Letters from Cuba by Ruth Behar

Letters from Cuba by Ruth Behar

Author:Ruth Behar [Behar, Ruth]
Language: eng
Format: epub
ISBN: 9780525516484
Publisher: Penguin Young Readers Group
Published: 2020-08-25T00:00:00+00:00


ESTHER

AGRAMONTE

May 23, 1938

Dear Malka,

I felt a pang I’d never felt before when leaving Agramonte today. As the train full of strangers pulled out of the station, I missed Manuela and Francisco, I missed Señora Graciela and Doctor Pablo, I missed Juan Chang, I missed Ma Felipa and Mario José, and of course I always miss all of you. It seems like I spend a lot of time missing people!

But I was eager to arrive at Rifka Rubenstein’s store and deliver the next batch of dresses and get more orders and keep saving to be able to pay for your steamship tickets. We walked in and Rifka Rubenstein’s store was quiet. She sat behind the counter, leafing through the Yiddish newspaper.

She looked up and smiled. “Here you are, right on time. You are wonderful, Esther! Like a golden goose. The orders keep coming in.”

She marveled over the new dresses. Then she noticed the label I had discretely sewed onto the back of the neckline.

“What is this? ‘Designs by Esther’?” Rifka Rubenstein said. “Really, dear child, I think you have perhaps gone a little too far. You have an extraordinary talent, but putting a label on the dresses . . .”

I knew Papa wouldn’t like it if I made a fuss, but I had to interrupt her.

“I am the creator of the dresses and I believe they should carry my name. Nobody has to know that Esther is a young refugee girl from Poland.”

But Rifka Rubenstein wasn’t happy. “I cannot accept the dresses with these labels. You will have to cut them out if you want me to sell them.”
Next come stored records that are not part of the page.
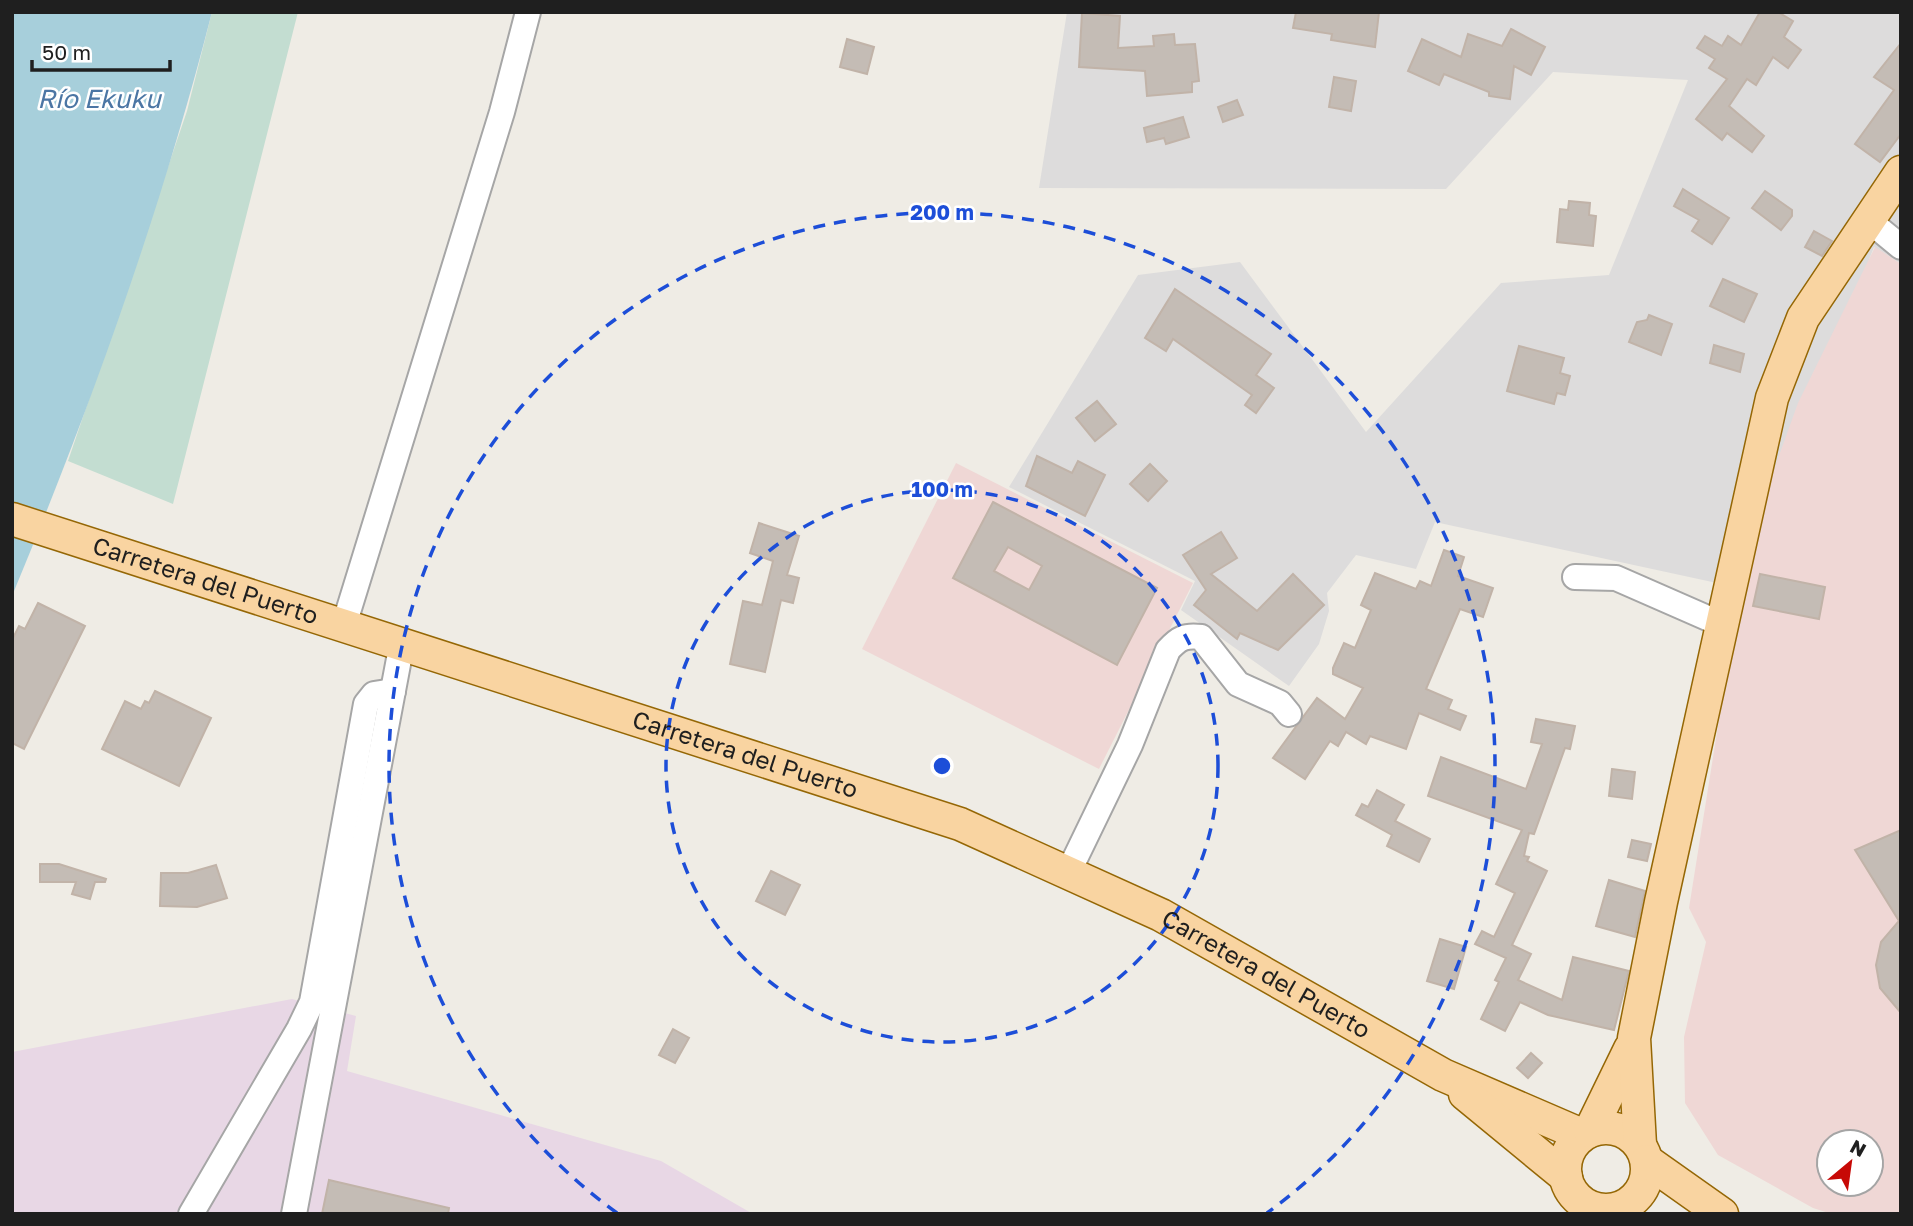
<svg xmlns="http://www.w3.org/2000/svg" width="1913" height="1226" font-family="'Golos Text',sans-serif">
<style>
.residential{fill:#dddcdc}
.commercial{fill:#efd7d5;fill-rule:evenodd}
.industrial{fill:#e8d7e5}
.wetland{fill:#c3ddd1}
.water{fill:#a7cfdb}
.building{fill:#c4bcb5;stroke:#c1b3a8;stroke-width:2;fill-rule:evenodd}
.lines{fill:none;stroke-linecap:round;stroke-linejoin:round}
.minor-casing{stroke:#a6a6a6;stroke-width:28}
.major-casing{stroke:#956705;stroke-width:35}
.minor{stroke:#fff;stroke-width:24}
.major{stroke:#f9d4a1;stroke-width:32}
.ring{fill:none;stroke:#1d4ed8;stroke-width:3.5;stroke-dasharray:12 9}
.labels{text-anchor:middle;stroke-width:5;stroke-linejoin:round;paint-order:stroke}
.street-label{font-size:24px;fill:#1f1f1f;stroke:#fff}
.water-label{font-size:26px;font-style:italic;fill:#4b76a4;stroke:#fff}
.centre{fill:#1d4ed8;stroke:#fff;stroke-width:3.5}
.ring-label{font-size:21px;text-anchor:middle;font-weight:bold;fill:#1d4ed8;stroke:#fff;stroke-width:5;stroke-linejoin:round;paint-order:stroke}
</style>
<rect width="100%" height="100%" fill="#efece5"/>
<!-- residential -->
<polygon class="residential" points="1067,12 1901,12 1901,264 1874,247 1740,588 1435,522 1416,569 1356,555 1327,593 1329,611 1319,644 1289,686 1181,610 1195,581 1009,487 1138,275 1240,262 1366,432 1501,283 1609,275 1688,80 1553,72 1446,189 1039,188"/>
<!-- commercial -->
<g class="commercial">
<path d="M1875,247L1901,264V1214H1832L1813,1208L1718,1155L1685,1103L1684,1037L1706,942L1689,908L1740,588L1758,514L1798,403ZM1829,1142H1871V1184H1829Z"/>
<polygon points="956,463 1193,583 1099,769 862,649"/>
</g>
<!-- industrial -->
<polygon class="industrial" points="292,999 356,1016 347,1071 661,1161 753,1214 12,1214 12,1052"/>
<!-- wetland -->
<polygon class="wetland" points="212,12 298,12 173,504 68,461 187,111"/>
<!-- water -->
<path class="water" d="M13,12H212C161,211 91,406 12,596Z"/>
<!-- building -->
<g class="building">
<polygon points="1296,12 1379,12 1375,47 1331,40 1332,34 1293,28"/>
<polygon points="1760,12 1778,12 1793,21 1784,37 1801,50 1788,68 1773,57 1756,85 1747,79 1729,106 1764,136 1752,152 1727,133 1722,140 1696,119 1727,79 1709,68 1715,59 1697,48 1705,36 1722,46 1728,36 1741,45"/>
<polygon points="1082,13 1120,16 1118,48 1154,46 1153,36 1174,34 1175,45 1195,44 1199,81 1192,82 1192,92 1147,96 1145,71 1079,67"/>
<polygon points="1511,29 1545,47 1531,75 1514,66 1510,99 1489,96 1489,92 1444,74 1439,85 1408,71 1422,39 1461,57 1468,34 1502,46"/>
<polygon points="847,39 874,47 867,74 840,67"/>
<polygon points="1901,43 1901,134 1880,162 1855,144 1894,90 1874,77"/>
<polygon points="1334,77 1356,81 1351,111 1329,107"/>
<polygon points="1237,100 1243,115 1223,122 1218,107"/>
<polygon points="1183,117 1189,137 1166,144 1164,138 1147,142 1144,128"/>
<polygon points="1683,189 1729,218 1712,244 1692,231 1699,220 1674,206"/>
<polygon points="1765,191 1792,210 1792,216 1781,230 1752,208"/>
<polygon points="1569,201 1590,203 1589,215 1596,216 1593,246 1557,242 1560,209 1568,210"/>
<polygon points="1814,231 1832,241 1822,256 1805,247"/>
<polygon points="1723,279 1757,294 1744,322 1710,306"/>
<polygon points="1175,289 1271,354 1256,375 1274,388 1256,413 1245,405 1252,395 1173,339 1166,351 1145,338"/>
<polygon points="1649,315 1672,324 1661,355 1629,342 1637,322 1647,320"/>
<polygon points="1714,345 1744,354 1740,372 1710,363"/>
<polygon points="1519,346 1564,358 1560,373 1570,376 1565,395 1557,393 1554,404 1507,391"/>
<polygon points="1097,401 1116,424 1095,441 1076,418"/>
<polygon points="1037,456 1072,473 1078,461 1105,475 1085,516 1026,486"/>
<polygon points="1150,464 1167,481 1148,501 1130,484"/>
<path d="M993,502L1157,588L1117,665L953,578ZM1008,547L1042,566L1029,590L994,571Z"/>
<polygon points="759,523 799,536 787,575 799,578 793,603 781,600 765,672 730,664 743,601 762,605 773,561 750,553"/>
<polygon points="1221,532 1237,558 1211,574 1257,611 1293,574 1324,605 1278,650 1240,633 1237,639 1194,605 1206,590 1183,555"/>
<polygon points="1444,550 1464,557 1458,576 1493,588 1483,617 1460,609 1426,689 1452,700 1448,709 1466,716 1460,730 1419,713 1406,749 1370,736 1366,744 1346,732 1338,746 1330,741 1305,779 1273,758 1317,698 1345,719 1363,688 1333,674 1333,668 1344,643 1355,648 1371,610 1361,605 1375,573 1416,589 1420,581 1431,586"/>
<polygon points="1760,574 1825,587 1819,619 1753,606"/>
<polygon points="38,603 85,626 24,749 12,743 12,640 19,626 25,629"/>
<polygon points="155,691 211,718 179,786 102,749 125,701 141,709 145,701 149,703"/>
<polygon points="1536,719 1575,726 1570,749 1565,748 1534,834 1529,833 1524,856 1529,857 1527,861 1547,871 1512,945 1531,954 1518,980 1562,1000 1573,957 1629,971 1614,1030 1548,1015 1520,1002 1505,1031 1481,1019 1499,982 1495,980 1506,958 1475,944 1482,931 1494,937 1515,893 1496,884 1522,830 1428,796 1441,757 1526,789 1542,744 1531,742"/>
<polygon points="1612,769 1635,772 1632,799 1609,796"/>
<polygon points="1377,790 1404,805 1395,821 1430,839 1419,862 1387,846 1392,835 1356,815 1362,804 1368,807"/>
<polygon points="1901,830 1901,1013 1880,988 1876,965 1881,942 1899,921 1855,850"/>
<polygon points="1632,840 1651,844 1647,861 1628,857"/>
<polygon points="40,864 59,864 106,879 105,882 95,882 90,899 72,894 76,882 40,882"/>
<polygon points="216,865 227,898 197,907 160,906 161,873 188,873"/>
<polygon points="771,871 800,885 785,915 756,901"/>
<polygon points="1609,880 1645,891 1635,937 1596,926"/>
<polygon points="1440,939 1466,947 1454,989 1427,981"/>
<polygon points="673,1029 689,1038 675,1063 659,1055"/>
<polygon points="1531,1053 1542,1063 1528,1078 1517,1068"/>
<polygon points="329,1180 449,1208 448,1214 322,1214"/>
</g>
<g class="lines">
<defs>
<g id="minor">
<polyline points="1867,219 1901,247"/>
<polyline points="1575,577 1616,578 1721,624"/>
<polyline points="344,625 502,112 528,12"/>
<path d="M1069,871L1130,745L1168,650C1179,638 1185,635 1201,637L1238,684L1280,703L1289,714"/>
<polyline points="191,1214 299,1029 312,1002 366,704 374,694 393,691"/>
<polyline points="294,1214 402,643"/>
</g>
<g id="major">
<path id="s1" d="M12,519L960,824L1161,915L1443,1075L1582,1135"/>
<polyline points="1465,1094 1566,1177"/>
<circle cx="1606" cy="1169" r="41"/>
<polyline points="1590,1131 1630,1049"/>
<polyline points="1640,1145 1634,1038 1661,902 1772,398 1803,318 1901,172"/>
<polyline points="1647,1161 1722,1214"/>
</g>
</defs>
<!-- minor casing -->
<use href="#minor" class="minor-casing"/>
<!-- major casing -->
<use href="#major" class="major-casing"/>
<!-- minor -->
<use href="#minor" class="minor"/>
<!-- major -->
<use href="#major" class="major"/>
</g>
<!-- distance rings -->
<g class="ring">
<circle cx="942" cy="766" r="276"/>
<path d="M617 1213A553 553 0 1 1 1267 1213"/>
</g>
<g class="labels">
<!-- street labels -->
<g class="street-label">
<text dy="8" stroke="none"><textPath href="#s1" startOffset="203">Carretera del Puerto</textPath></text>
<text dy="8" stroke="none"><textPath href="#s1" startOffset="770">Carretera del Puerto</textPath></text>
<text dy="8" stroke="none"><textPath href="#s1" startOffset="1337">Carretera del Puerto</textPath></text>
</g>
<!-- water labels -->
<g class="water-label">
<text x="99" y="108">Río Ekuku</text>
</g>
</g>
<circle cx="942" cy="766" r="10" class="centre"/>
<g class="ring-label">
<text x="942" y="220">200 m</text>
<text x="942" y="497">100 m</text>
</g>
<!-- border -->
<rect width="1913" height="1226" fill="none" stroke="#1f1f1f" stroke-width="28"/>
<!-- north arrow -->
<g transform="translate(1850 1163) rotate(29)"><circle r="33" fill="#ffffff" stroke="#a5a5a5" stroke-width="2"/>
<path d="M0-5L12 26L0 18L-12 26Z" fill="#c70906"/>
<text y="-10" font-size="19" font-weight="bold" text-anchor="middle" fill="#1f1f1f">N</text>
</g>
<!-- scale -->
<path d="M32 60v10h138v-10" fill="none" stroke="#1f1f1f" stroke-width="3.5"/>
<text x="42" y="60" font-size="21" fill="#1f1f1f" stroke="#ffffff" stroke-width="5" paint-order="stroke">50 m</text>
</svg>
It was then that a sophisticated lady walked into the store. She wore a beige dress with a beige jacket and a belt cinched tightly at her waist. She carried a beige purse, no bigger than an envelope, in one hand and sunglasses in the other.

I knew Rifka Rubenstein would have liked for Papa and me to disappear, not to be standing at the counter with our sweaty faces and our dusty satchels. Papa bowed his head and stepped aside, trying his best to be invisible. But I stayed put. Rifka Rubenstein would have to pick me up and move me herself if she didn’t want me there. Sure enough, glancing at Papa and me from the corner of her eye, she said, in her best Yiddish-accented Spanish, “My friends, you have made such a long trip to come visit me, maybe you’d like to rest in the back room while I take care of the lady?”

Before Papa or I could reply, the lady spoke. “I’ve heard from friends that there are some very well-designed dresses being sold here. Who, may I ask, is the designer?”

Rifka Rubenstein replied, “The designer is from New York.”

“I know all the designers in New York. You see, I come from El Encanto. What is the designer’s name?”

Rifka Rubenstein raised both eyebrows. “El Encanto?”

The sophisticated lady nodded. “I am Isabel de la Fuente, and I work at the salon de señoritas of El Encanto.